Review: CANNES -- For only the second time in his filmmaking career, Clint Eastwood's celebration of the loner who bucks the system, the "cowboy" who demands justice without concern for personal jeopardy, settles on a heroine. Like Hilary Swank's boxer in "Million Dollar Baby," Angelina Jolie's single mother, Christine Collins, takes every punch thrown at her and comes back fighting. Her combat is not in a boxing ring -- where fighting is supposed to take place -- but rather in a corrupt police department, psychiatric ward and the court of justice where she demands to know one thing: What happened to her son?

A true story that is as incredible as it is compelling, "Changeling" brushes away the romantic notion of a more innocent time to reveal a Los Angeles circa 1928 awash in corruption and steeped in a culture that treats women as hysterical and unreliable beings when they challenge male wisdom.

Jolie puts on a powerful emotional display as a tenacious woman who gathers strength from the forces that oppose her. She reminds us that there is nothing so fierce as a mother protecting her cub.

The combination of Jolie and Eastwood would ordinarily mean boffo boxoffice, but "Changeling" is a tricky movie to market as it touches on every parent's greatest fear -- the disappearance of a child -- and is a period film that deals with a situation unimaginable in contemporary American society. Universal's challenge is to make the film's concerns connect with an audience more interested in the kind of police corruption usually found in Scorsese films.

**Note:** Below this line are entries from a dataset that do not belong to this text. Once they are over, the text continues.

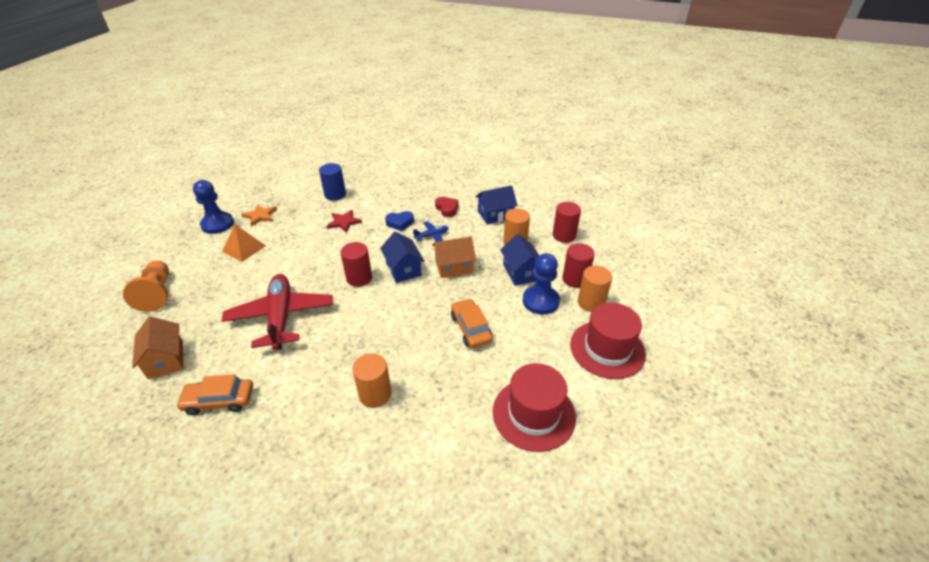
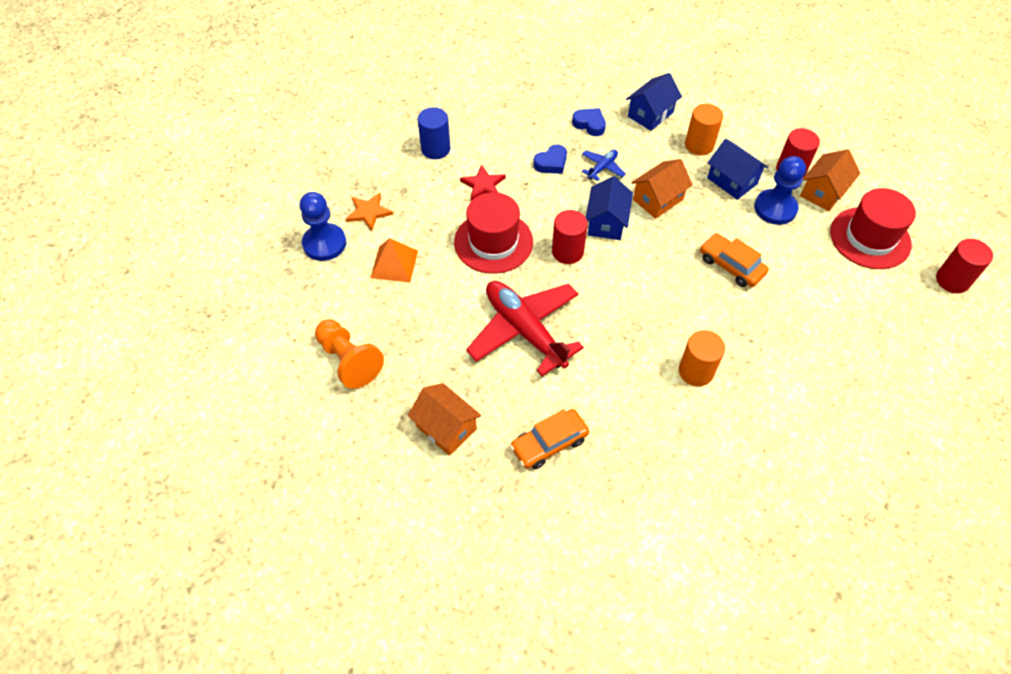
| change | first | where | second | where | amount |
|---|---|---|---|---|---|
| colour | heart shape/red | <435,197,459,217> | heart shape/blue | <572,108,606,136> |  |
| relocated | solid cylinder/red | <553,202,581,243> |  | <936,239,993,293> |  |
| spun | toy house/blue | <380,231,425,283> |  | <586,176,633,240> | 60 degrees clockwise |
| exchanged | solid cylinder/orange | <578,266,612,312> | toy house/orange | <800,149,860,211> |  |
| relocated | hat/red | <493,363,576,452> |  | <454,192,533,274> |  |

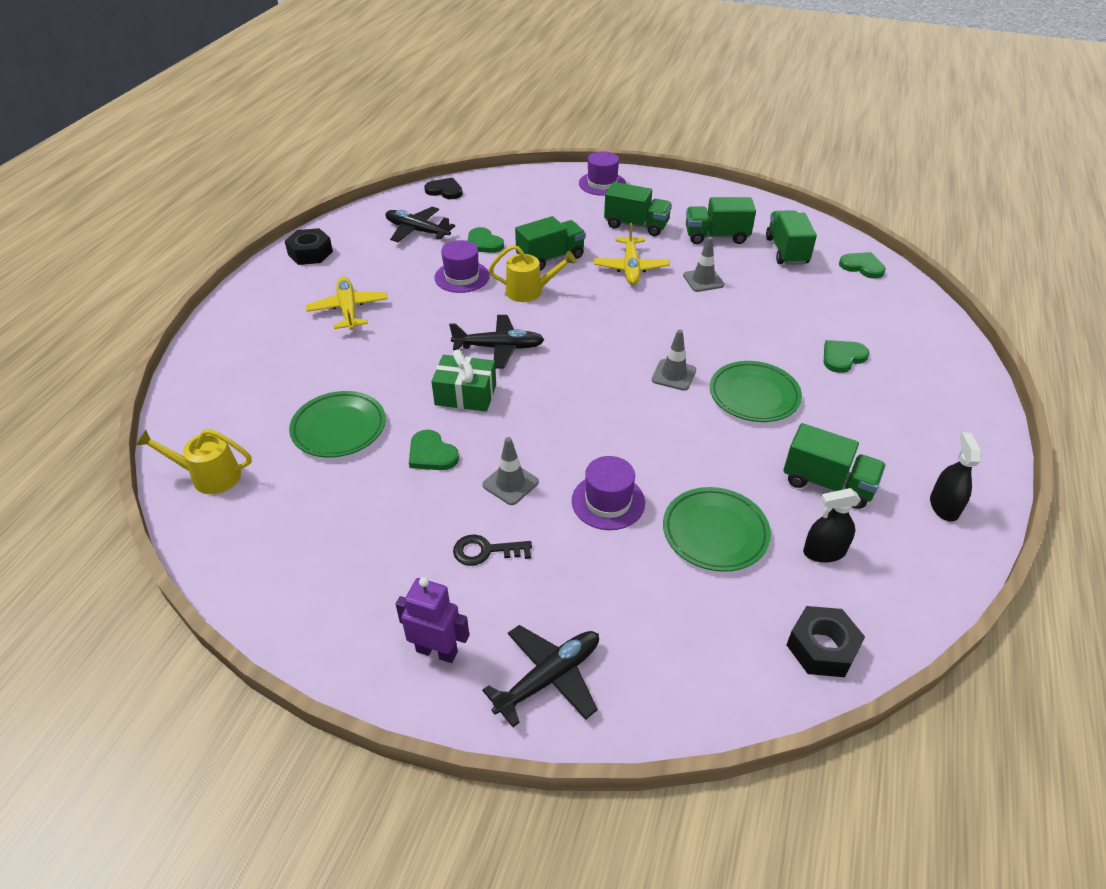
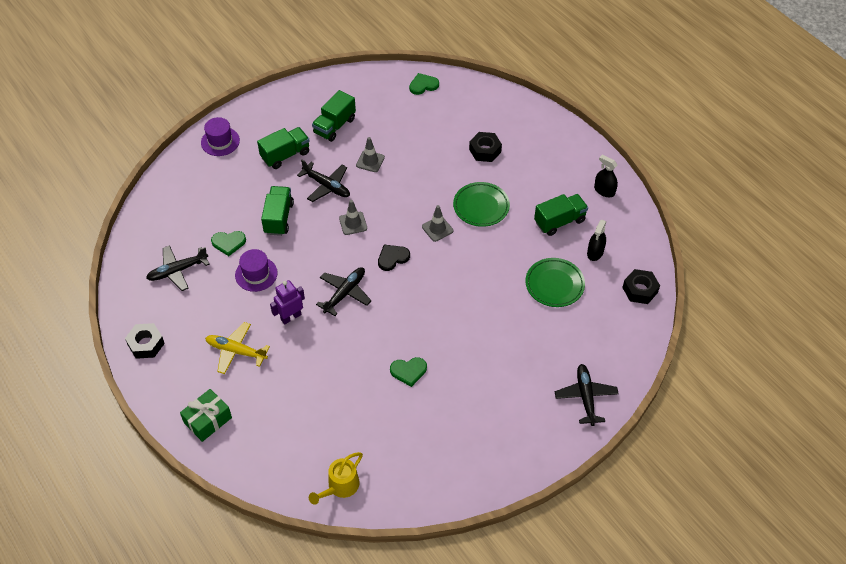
| change | first | where | second | where | amount |
|---|---|---|---|---|---|
| relocated | heart shape/jet-black | <424,178,463,199> |  | <378,245,410,271> |  |
| missing | lorry/leaf-green | <766,210,817,265> |  |  |  |
| colour | toy plane/golden | <594,223,670,285> | toy plane/jet-black | <297,160,350,202> |  |
| missing | watering can/golden | <489,245,576,302> |  |  |  |
| exchanged | heart shape/leaf-green | <824,340,869,373> | hex nut/jet-black | <469,132,502,162> |  |
| relocated | wrapped gift/leaf-green | <431,349,496,412> |  | <180,389,232,442> |  |
| missing | dinner plate/leaf-green | <289,391,386,457> |  |  |  |
| relocated | road cone/gray | <482,437,539,505> |  | <339,200,367,235> |  |
| missing | hat/violet | <572,456,645,530> |  |  |  |
| missing | key/jet-black | <453,534,532,566> |  |  |  |
| relocated | robot figure/violet | <396,577,469,663> |  | <270,280,305,324> |  |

In March 1928, Christine Collins' nine-year-old son Walter vanishes. Five months later, the LAPD, already under the gun for other unsolved crimes, calls out the press and delivers to Christine a boy who claims to be her son but is not. To avoid embarrassment, Captain Jones (Jeffrey Donovan) demands she take the boy home on a "trial basis." When she continues to insist that the LAPD needs to find her real son, Jones does what the department always does with troublesome citizens -- he locks her up in a psycho ward.

A radio minister, Gustav Briegleb (John Malkovich), takes up her cause and challenges the police version of events. Meanwhile, another officer, Detective Ybarra (Michael Kelly), launches an investigation into a potential serial killer (Jason Butler Harner) that not only proves Christine's contention but exposes the force, its chief and the mayor to the wrath of a citizenry fed up with living in a police state.

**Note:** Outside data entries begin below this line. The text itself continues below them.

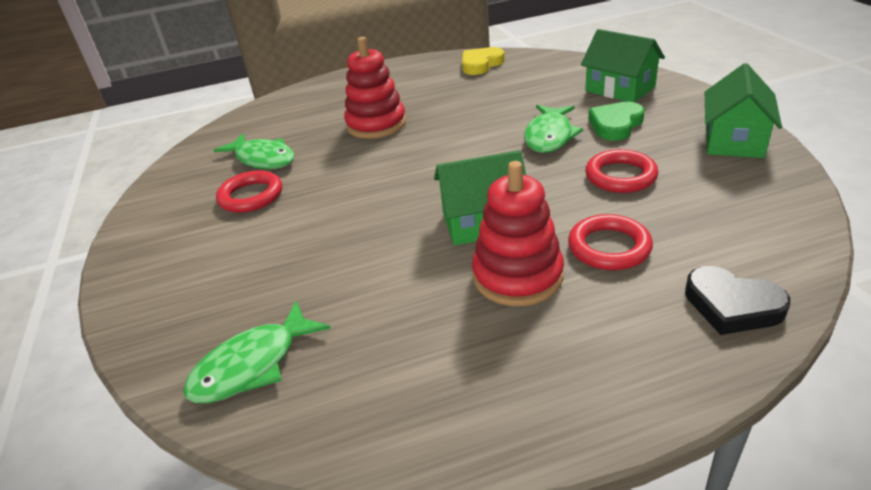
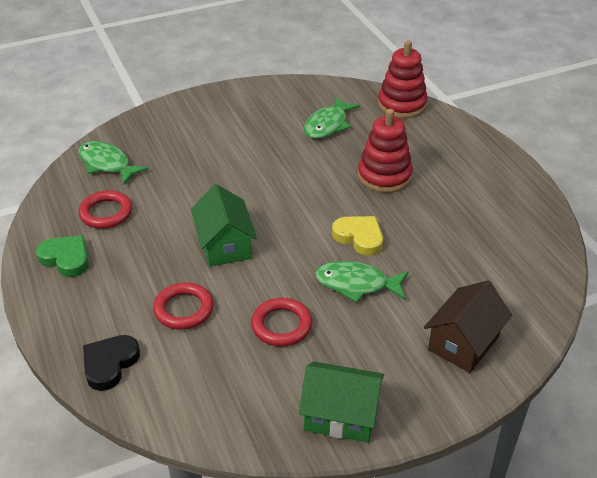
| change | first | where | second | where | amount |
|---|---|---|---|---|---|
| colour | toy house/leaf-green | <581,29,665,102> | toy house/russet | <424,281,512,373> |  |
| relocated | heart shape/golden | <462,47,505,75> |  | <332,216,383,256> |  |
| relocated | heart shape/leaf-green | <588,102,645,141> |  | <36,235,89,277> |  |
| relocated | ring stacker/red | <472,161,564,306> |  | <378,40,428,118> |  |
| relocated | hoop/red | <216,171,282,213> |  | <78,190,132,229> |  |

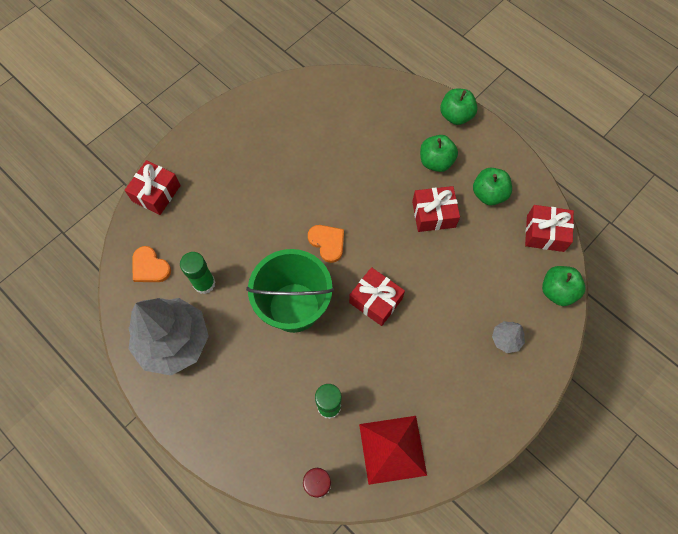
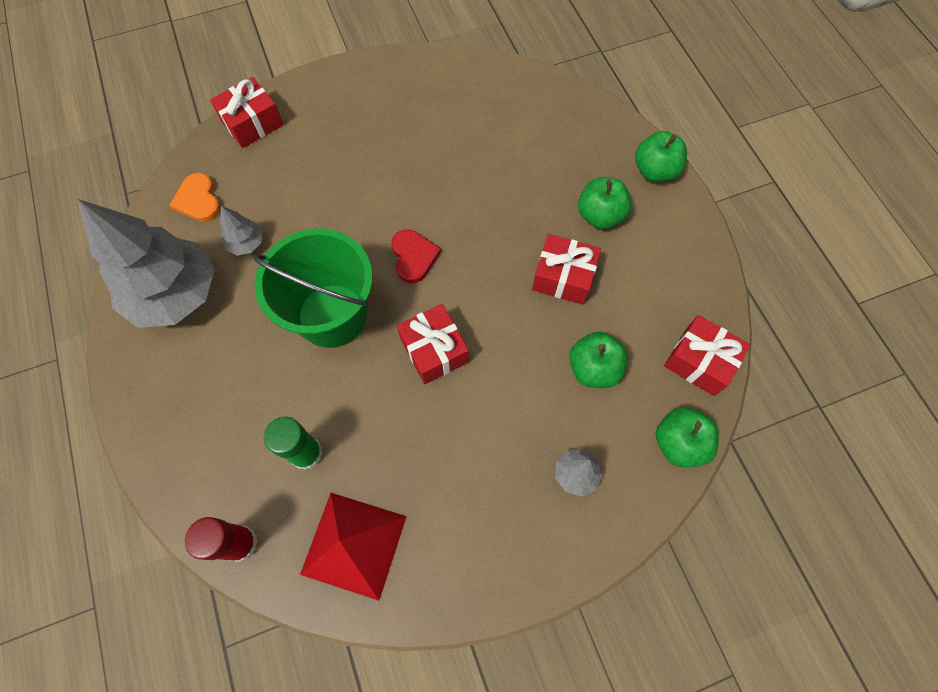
| change | first | where | second | where | amount |
|---|---|---|---|---|---|
| relocated | apple fruit/leaf-green | <473,168,512,205> |  | <569,332,629,388> |  |
| colour | heart shape/orange | <308,225,344,263> | heart shape/red | <392,230,441,283> |  |
| exchanged | glue stick/leaf-green | <180,252,216,294> | toy tree/gray | <220,206,263,256> |  |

This story, uncovered by screenwriter J. Michael Straczynski in the city's own records and newspapers, adds a forgotten chapter to the L.A. noir of "Chinatown" and "Hollywood Confidential." Christine's utter intransigence and true-seeking in the face of absolute corruption does what no newspaper in that city is willing to do -- challenge the official stories of City Hall.

Sticking fairly closely to the facts, the movie necessarily drags us through a couple of courtrooms that cause the drama to sag momentarily. But Straczynski and Eastwood are good at cutting to the chase. Seldom does a 141-minute movie feel this short.

Jolie completely shuns her movie star image to play a woman whose confidence in everything she thinks she knows is shaken to its very core. She can appear vulnerable and steadfast in the same moment. This woman has a depth she herself has never explored.

Save for another incarcerated police victim played by the fabulous Amy Ryan, most other roles tend toward righteousness or badness without too many shades in between.

The movie draws considerable strength from Eastwood's own melodic score that evokes not only a period but also the mood of a city and even a country nervously undergoing galvanic changes. The small-town feel to the street and sets, seeming oh-so-quaint to modern eyes, captures a society resistant to seeing what is really going.

So in "Changeling" Eastwood continues to probe uncomfortable subjects to depict the individual and even existential struggle to do what is right. Christine sees no other option. And in pursuing the truth, she forces a city to take a stand and demand accountably from its politicians and police. Her boy has been changed under her horror-stricken nose. But then again, so has she.